Are Parallel Imports a Privilege or Disaster?
Parallel Import Basics
The term “parallel imports” (also known as “gray imports”) refers to genuine branded goods obtained from one market (i.e., a country or economic area) that are subsequently imported into another market and sold there without the consent of the trademark owner.
The parallel imported goods are genuine (as distinct from counterfeit goods) in that they have been manufactured by or for or under license from the brand owner. However, they may have been formulated or packaged for a particular market, but then imported into a market not intended by the brand owner.
Exhaustion of IP rights refers to how IP right holders may control the distribution of their branded goods. According to the concept of exhaustion, once an IP rights holder sells in a particular market a product to which its IP rights are attached, it must allow the resale of that product in that market. It is deemed that the IP rights covering the product have been “exhausted” by the first sale.
There are two types of exhaustion regimes: national (or regional) and international. The debate as to which is preferable has been highly controversial.

**EXERCISE SET**
1 – From the passage on parallel imports, copy the text between "Exhaustion of IP" and "been highly controversial.", inclusive.
2 – According to the passage on parallel imports, what other term is used for parallel imports?

**RECORDS**
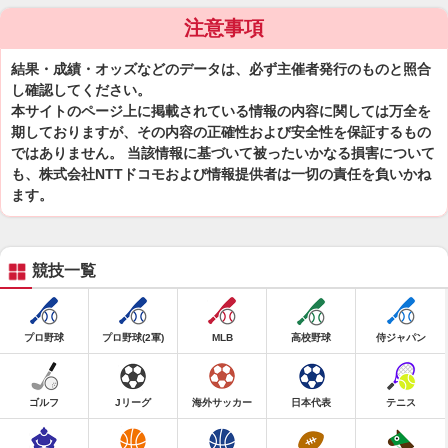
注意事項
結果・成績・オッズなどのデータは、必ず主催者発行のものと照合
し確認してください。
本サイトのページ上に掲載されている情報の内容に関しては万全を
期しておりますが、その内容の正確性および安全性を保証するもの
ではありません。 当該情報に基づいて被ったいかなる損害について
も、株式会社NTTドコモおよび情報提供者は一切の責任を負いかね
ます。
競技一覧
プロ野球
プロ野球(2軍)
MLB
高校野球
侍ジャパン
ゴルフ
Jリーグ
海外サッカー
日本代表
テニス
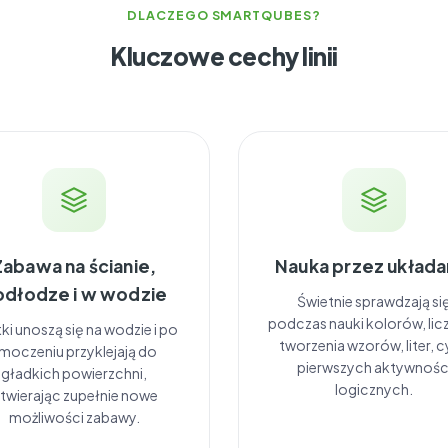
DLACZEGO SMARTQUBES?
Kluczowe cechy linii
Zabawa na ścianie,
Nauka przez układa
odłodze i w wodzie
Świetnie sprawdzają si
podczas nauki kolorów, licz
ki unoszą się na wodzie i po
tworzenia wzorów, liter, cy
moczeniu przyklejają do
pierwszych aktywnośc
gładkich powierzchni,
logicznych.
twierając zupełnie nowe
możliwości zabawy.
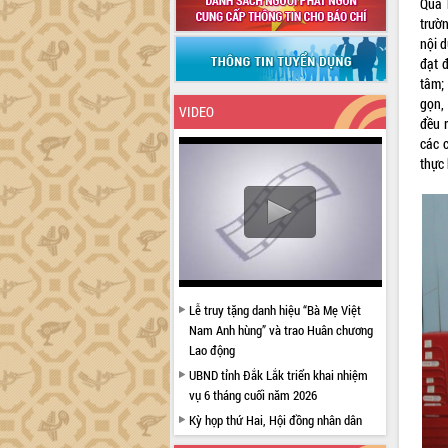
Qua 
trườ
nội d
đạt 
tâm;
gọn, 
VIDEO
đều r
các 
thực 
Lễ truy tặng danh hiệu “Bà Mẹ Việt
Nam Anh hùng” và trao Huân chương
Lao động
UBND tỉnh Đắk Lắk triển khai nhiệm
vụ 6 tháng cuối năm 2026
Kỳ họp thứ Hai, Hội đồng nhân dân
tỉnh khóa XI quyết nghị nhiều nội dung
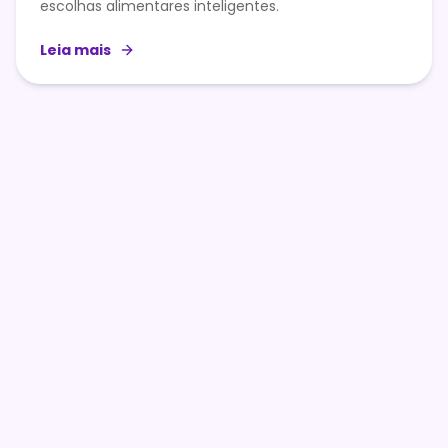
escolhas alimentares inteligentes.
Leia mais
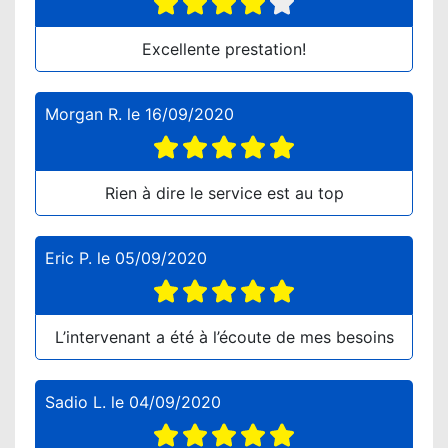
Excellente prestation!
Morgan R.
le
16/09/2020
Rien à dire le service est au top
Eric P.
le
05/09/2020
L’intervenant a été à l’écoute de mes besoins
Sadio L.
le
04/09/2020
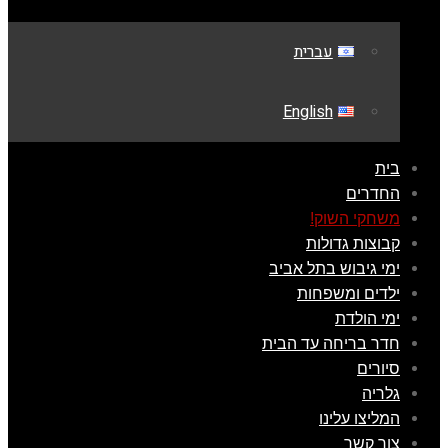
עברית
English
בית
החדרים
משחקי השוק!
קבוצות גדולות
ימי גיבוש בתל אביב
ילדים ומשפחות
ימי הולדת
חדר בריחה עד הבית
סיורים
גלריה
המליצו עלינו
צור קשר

**SOLVED PROBLEMS**
1 –
Exhaustion of IP rights refers to how IP right holders may control the distribution of their branded goods. According to the concept of exhaustion, once an IP rights holder sells in a particular market a product to which its IP rights are attached, it must allow the resale of that product in that market. It is deemed that the IP rights covering the product have been “exhausted” by the first sale.
There are two types of exhaustion regimes: national (or regional) and international. The debate as to which is preferable has been highly controversial.

2 – Gray imports.